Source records
━━━━━━━━━━━━━━━━━━━━
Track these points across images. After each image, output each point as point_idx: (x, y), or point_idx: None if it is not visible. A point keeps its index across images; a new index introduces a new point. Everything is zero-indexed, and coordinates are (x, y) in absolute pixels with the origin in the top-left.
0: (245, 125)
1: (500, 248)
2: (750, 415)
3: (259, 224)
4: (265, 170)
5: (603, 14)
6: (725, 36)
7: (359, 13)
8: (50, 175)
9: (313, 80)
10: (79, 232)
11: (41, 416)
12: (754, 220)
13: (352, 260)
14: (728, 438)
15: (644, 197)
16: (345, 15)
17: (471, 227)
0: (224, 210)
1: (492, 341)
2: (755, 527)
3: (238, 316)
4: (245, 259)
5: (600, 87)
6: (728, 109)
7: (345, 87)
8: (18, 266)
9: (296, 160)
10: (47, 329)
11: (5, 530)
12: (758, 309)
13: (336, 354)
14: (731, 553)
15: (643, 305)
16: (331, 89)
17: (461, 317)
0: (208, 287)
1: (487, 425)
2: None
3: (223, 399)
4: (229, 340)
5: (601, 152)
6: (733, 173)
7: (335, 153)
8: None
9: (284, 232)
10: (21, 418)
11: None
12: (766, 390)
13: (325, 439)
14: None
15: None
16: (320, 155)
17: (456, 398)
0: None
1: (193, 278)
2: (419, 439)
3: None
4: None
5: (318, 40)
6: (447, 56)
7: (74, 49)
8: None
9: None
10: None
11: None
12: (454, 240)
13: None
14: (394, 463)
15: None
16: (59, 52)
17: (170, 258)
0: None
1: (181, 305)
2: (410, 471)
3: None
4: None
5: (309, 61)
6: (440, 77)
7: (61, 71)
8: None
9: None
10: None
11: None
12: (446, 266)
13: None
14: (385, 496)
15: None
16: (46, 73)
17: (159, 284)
━━━━━━━━━━━━━━━━━━━━
■ The exercise: Format every line of the records above as a numbered list, skipping any blank lines.

■ Exercise response:
1. Track these points across images. After each image, output each point as point_idx: (x, y), or point_idx: None if it is not visible. A point keeps its index across images; a new index introduces a new point. Everything is zero-indexed, and coordinates are (x, y) in absolute pixels with the origin in the top-left.
2. 0: (245, 125)
3. 1: (500, 248)
4. 2: (750, 415)
5. 3: (259, 224)
6. 4: (265, 170)
7. 5: (603, 14)
8. 6: (725, 36)
9. 7: (359, 13)
10. 8: (50, 175)
11. 9: (313, 80)
12. 10: (79, 232)
13. 11: (41, 416)
14. 12: (754, 220)
15. 13: (352, 260)
16. 14: (728, 438)
17. 15: (644, 197)
18. 16: (345, 15)
19. 17: (471, 227)
20. 0: (224, 210)
21. 1: (492, 341)
22. 2: (755, 527)
23. 3: (238, 316)
24. 4: (245, 259)
25. 5: (600, 87)
26. 6: (728, 109)
27. 7: (345, 87)
28. 8: (18, 266)
29. 9: (296, 160)
30. 10: (47, 329)
31. 11: (5, 530)
32. 12: (758, 309)
33. 13: (336, 354)
34. 14: (731, 553)
35. 15: (643, 305)
36. 16: (331, 89)
37. 17: (461, 317)
38. 0: (208, 287)
39. 1: (487, 425)
40. 2: None
41. 3: (223, 399)
42. 4: (229, 340)
43. 5: (601, 152)
44. 6: (733, 173)
45. 7: (335, 153)
46. 8: None
47. 9: (284, 232)
48. 10: (21, 418)
49. 11: None
50. 12: (766, 390)
51. 13: (325, 439)
52. 14: None
53. 15: None
54. 16: (320, 155)
55. 17: (456, 398)
56. 0: None
57. 1: (193, 278)
58. 2: (419, 439)
59. 3: None
60. 4: None
61. 5: (318, 40)
62. 6: (447, 56)
63. 7: (74, 49)
64. 8: None
65. 9: None
66. 10: None
67. 11: None
68. 12: (454, 240)
69. 13: None
70. 14: (394, 463)
71. 15: None
72. 16: (59, 52)
73. 17: (170, 258)
74. 0: None
75. 1: (181, 305)
76. 2: (410, 471)
77. 3: None
78. 4: None
79. 5: (309, 61)
80. 6: (440, 77)
81. 7: (61, 71)
82. 8: None
83. 9: None
84. 10: None
85. 11: None
86. 12: (446, 266)
87. 13: None
88. 14: (385, 496)
89. 15: None
90. 16: (46, 73)
91. 17: (159, 284)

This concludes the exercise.